Tak hanya itu, media di negeri ini juga tergolong mahal dan sulit. Internet agak sulit masuk desa. Sehingga pengetahuan tentang literasi gizi lewat media tidak semua bisa dirasakan dan dipahami oleh semua masyarakat.
Ini semua akibat dari pemerintah yang masih menganut sistem kapitalis. Dimana untung dan rugi masih dipertimbangkan. Jadi, ketika terdapat kegiatan masyarakat yang mengharuskan pihak pemerintah untuk menggelontorkan dana, tanpa ada timbal balik materi ke pemerintah, maka ada dugaan pemerintah masih berat untuk melakukannya.
Butuh Perubahan yang Mendasar.
Jika sistem kapitalisme telah gagal memberikan solusi, maka butuh perubahan dan solusi yang mendasar bagi negeri ini. Untuk itu, dibutuhkan aturan yang sahih, yang datang dari sang pencipta, yaitu Islam.
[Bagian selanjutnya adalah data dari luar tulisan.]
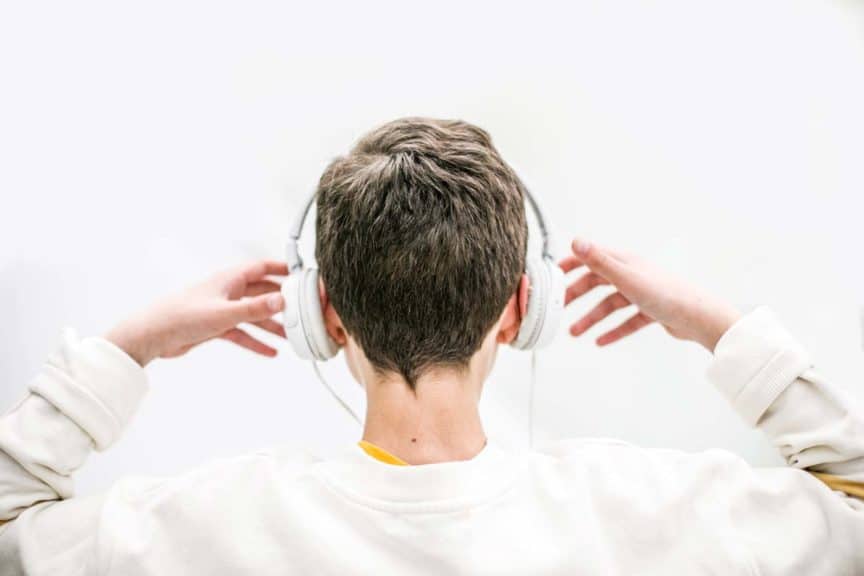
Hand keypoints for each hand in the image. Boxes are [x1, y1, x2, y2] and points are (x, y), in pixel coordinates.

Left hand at [106, 260, 288, 366]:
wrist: (152, 336)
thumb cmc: (180, 316)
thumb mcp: (224, 313)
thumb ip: (255, 308)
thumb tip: (283, 301)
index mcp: (229, 279)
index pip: (262, 268)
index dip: (282, 270)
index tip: (302, 275)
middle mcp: (228, 291)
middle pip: (262, 293)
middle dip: (282, 301)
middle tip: (303, 309)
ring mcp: (222, 309)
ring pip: (254, 315)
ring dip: (272, 325)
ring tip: (291, 337)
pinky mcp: (215, 326)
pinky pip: (242, 333)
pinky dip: (256, 341)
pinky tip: (270, 352)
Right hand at [559, 239, 740, 350]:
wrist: (698, 317)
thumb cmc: (665, 294)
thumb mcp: (625, 277)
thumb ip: (599, 260)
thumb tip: (576, 241)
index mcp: (625, 262)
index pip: (591, 258)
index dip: (571, 264)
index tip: (553, 274)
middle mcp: (632, 274)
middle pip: (597, 283)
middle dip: (577, 295)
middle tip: (559, 308)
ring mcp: (642, 293)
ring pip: (610, 305)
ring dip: (591, 318)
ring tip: (576, 333)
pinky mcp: (651, 311)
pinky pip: (626, 321)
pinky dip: (612, 330)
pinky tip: (600, 342)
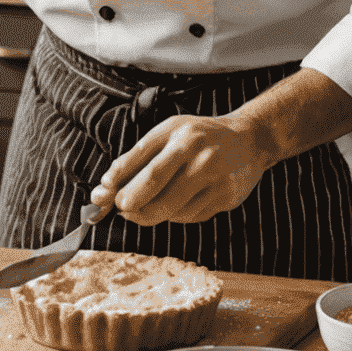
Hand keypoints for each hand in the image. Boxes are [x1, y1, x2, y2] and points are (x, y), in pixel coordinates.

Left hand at [90, 112, 271, 226]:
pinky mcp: (226, 197)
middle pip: (155, 189)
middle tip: (122, 209)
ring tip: (145, 207)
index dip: (117, 184)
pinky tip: (176, 204)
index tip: (103, 195)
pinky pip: (189, 217)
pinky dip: (175, 216)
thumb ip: (137, 157)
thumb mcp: (168, 133)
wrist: (248, 141)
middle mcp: (199, 154)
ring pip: (171, 210)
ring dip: (151, 214)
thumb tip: (106, 187)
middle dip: (131, 205)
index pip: (141, 163)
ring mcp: (215, 177)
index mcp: (180, 136)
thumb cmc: (198, 137)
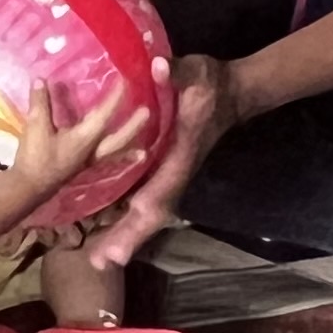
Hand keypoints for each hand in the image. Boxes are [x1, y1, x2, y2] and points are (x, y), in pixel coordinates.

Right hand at [6, 81, 155, 210]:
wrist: (28, 187)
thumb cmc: (35, 157)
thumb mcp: (36, 126)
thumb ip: (40, 103)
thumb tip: (40, 80)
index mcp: (85, 138)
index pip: (105, 114)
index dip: (115, 96)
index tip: (125, 81)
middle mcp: (92, 150)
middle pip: (119, 138)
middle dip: (133, 124)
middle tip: (147, 112)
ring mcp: (88, 161)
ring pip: (114, 153)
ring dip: (129, 149)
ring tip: (144, 151)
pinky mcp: (81, 167)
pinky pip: (104, 162)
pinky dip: (116, 160)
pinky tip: (122, 163)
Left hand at [86, 53, 230, 270]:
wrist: (232, 92)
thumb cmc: (212, 84)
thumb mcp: (197, 73)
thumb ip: (178, 72)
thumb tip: (158, 69)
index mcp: (179, 156)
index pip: (159, 192)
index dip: (140, 217)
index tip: (125, 238)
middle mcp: (175, 172)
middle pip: (151, 214)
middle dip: (128, 238)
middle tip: (102, 263)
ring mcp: (170, 174)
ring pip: (148, 212)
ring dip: (126, 234)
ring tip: (101, 259)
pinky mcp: (164, 170)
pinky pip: (145, 200)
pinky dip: (129, 218)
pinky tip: (109, 229)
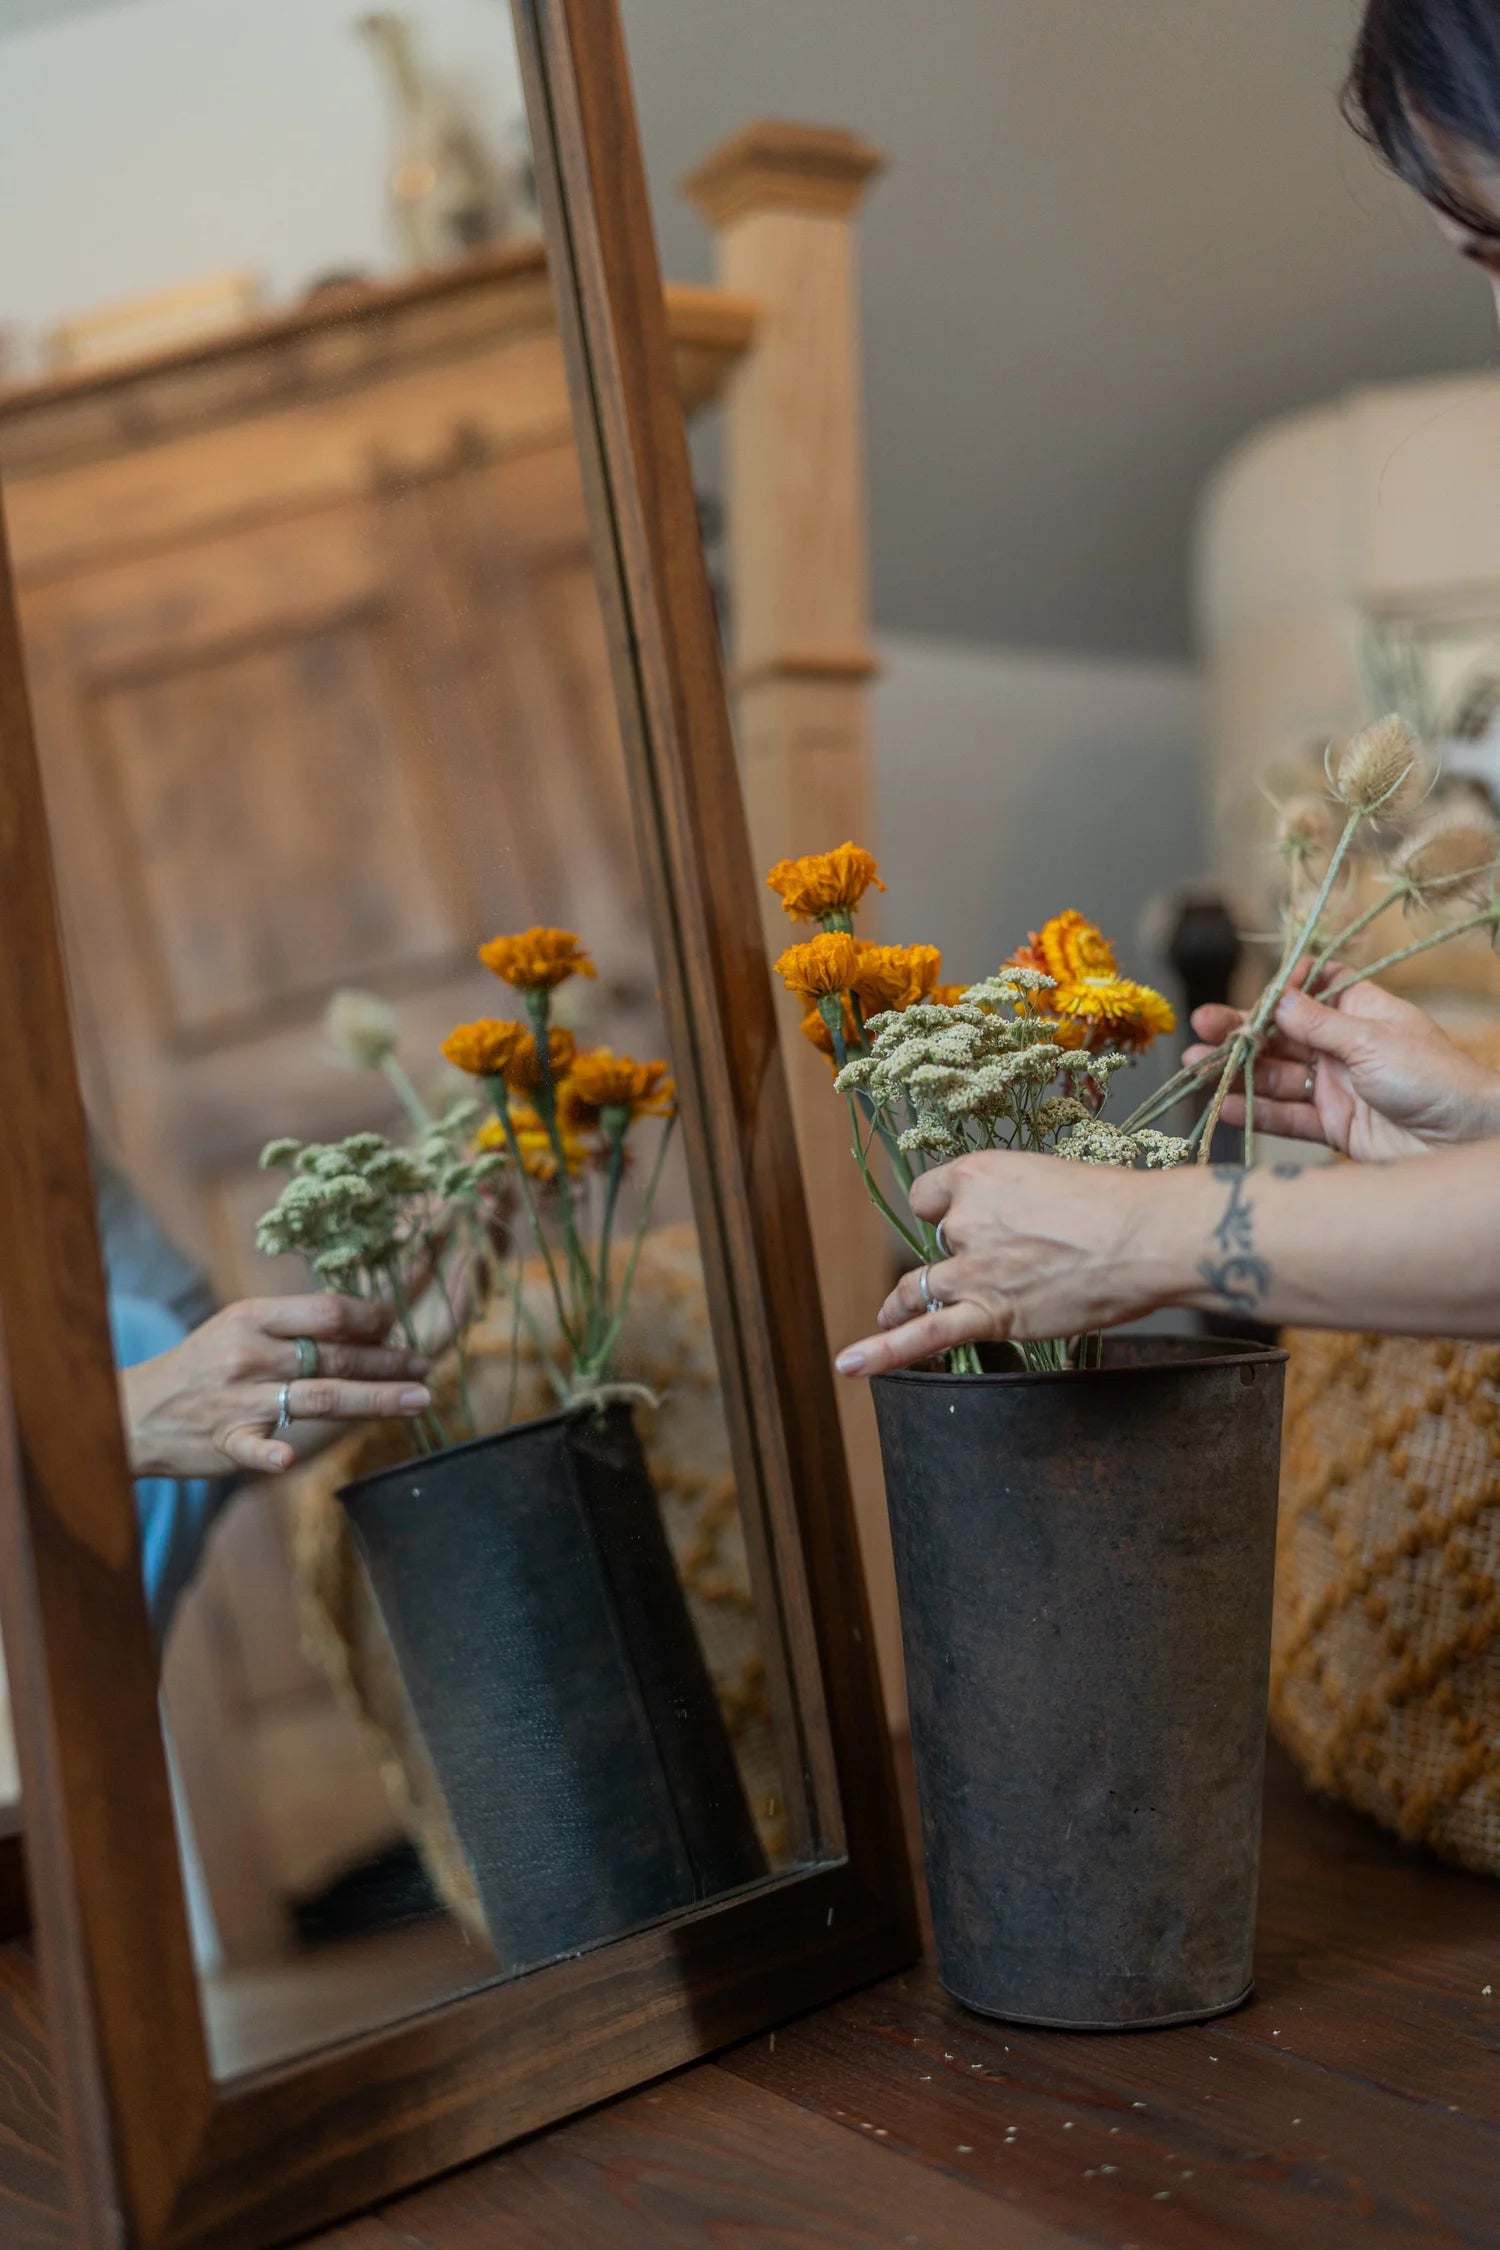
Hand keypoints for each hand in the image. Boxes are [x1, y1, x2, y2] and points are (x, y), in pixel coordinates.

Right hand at [121, 1295, 432, 1479]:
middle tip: (426, 1369)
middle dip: (389, 1363)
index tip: (398, 1327)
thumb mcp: (242, 1327)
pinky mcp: (224, 1440)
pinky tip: (288, 1459)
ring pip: (318, 1397)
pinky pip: (250, 1446)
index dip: (372, 1319)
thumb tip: (367, 1323)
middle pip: (335, 1356)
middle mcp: (249, 1355)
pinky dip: (268, 1452)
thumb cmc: (204, 1364)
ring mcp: (237, 1399)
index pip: (327, 1311)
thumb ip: (296, 1326)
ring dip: (375, 1400)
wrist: (134, 1409)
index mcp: (254, 1318)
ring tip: (419, 1399)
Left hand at [834, 1152, 1169, 1377]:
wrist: (1145, 1237)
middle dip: (956, 1255)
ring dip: (902, 1303)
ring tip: (888, 1314)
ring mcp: (972, 1268)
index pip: (931, 1195)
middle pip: (937, 1241)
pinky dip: (881, 1352)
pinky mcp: (989, 1313)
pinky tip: (849, 1365)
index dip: (946, 1209)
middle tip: (990, 1264)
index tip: (961, 1217)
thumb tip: (1020, 1224)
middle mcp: (965, 1218)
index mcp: (978, 1174)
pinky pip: (924, 1336)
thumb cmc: (1116, 1204)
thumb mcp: (1052, 1178)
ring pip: (919, 1287)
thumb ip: (1019, 1201)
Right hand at [1186, 980, 1499, 1162]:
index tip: (1260, 992)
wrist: (1462, 1140)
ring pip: (1277, 1074)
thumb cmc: (1432, 1077)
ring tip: (1195, 1065)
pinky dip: (1255, 1111)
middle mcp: (1346, 1047)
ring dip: (1237, 1070)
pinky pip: (1286, 1115)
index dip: (1287, 986)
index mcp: (1364, 1013)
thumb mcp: (1371, 1040)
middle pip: (1284, 1033)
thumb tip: (1278, 998)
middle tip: (1200, 1025)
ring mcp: (1336, 1087)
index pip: (1317, 987)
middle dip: (1242, 1030)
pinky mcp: (1332, 1125)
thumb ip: (1318, 1024)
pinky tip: (1225, 1104)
Islam telah mewariskan peradaban yang agung, dimana umat manusia, terutama kaum muslimin, telah berhasil menjadi bangsa yang maju karena kekayaan literasinya. Meskipun masyarakat Islam hidup dalam masa yang tidak secanggih saat ini, tapi pengetahuan soal literasi pangan sangat kuat. Buktinya ada beberapa karya-karya ilmuan muslim yang menulis kitab soal pangan. Misalnya Ibnu Said al- Qurtubi yang pada abad ke-10 menulis Kitab Khalq al-Janin wa Tadbir al-Hibala. Buku ini membahas pola dan pengaturan makan bagi janin dan ibu hamil. Lalu, ada Abu Marwan Ibn Zuhr (1092-1161) dengan karyanya, Al-Taysir fi l-Mudawat wa-l-tadbir Kitab al-Aghdia. Ini adalah buku tentang nutrisi.
Tercatat pula dalam sejarah, Mohammed al- Baghdadi, cendekiawan dari Irak yang pada abad ke-13 menulis Kitab at-Tabikh. Pada abad yang sama, Dawud al-Antaki dari Suriah meluncurkan buku berjudul Tadhkira. Penulis asal Suriah lainnya, Ibnu Adim, mempersem- bahkan karya Wasf l-Habib fi Wasf al-Tayyibdt wa at-Thibb.
Literasi ilmuan muslim berdampak pada pola makan kaum muslimin. Kesadaran akan pemenuhan nutrisi dan gizi sudah menyebar diantara kaum muslimin. Tren ini juga diikuti oleh masyarakat Eropa. Karya-karya kaum muslimin banyak dilirik oleh pihak penguasa dan gereja Eropa. Sehingga munculah tren pola makan sehat ala bangsa Arab.
Bahkan sekelas Ratu Christina, penguasa Denmark, Swedia, dan Norwegia, juga telah menyadari pentingnya pemenuhan nutrisi dan gizi, serta pola hidup sehat. Sampai-sampai dia rela mengeluarkan uang dengan jumlah yang sangat banyak, demi mengimpor makanan-makanan dari Arab. Dari bukti sejarah tersebut diduga bahwa kuliner Eropa banyak dipengaruhi oleh bangasa Arab.
Dari bukti-bukti sejarah tersebut membuktikan bahwa, ketika Islam berkuasa, ilmu pengetahuan bisa dirasakan oleh semua pihak. Tak hanya kaum muslimin saja, tapi bangsa Eropa pun juga merasakan manfaatnya. Ini semua bisa terjadi jika sistem Islam yang memimpin dunia. Memberikan peran serta perhatian yang kuat kepada manusia, sehingga manusia hidup dalam kesejahteraan.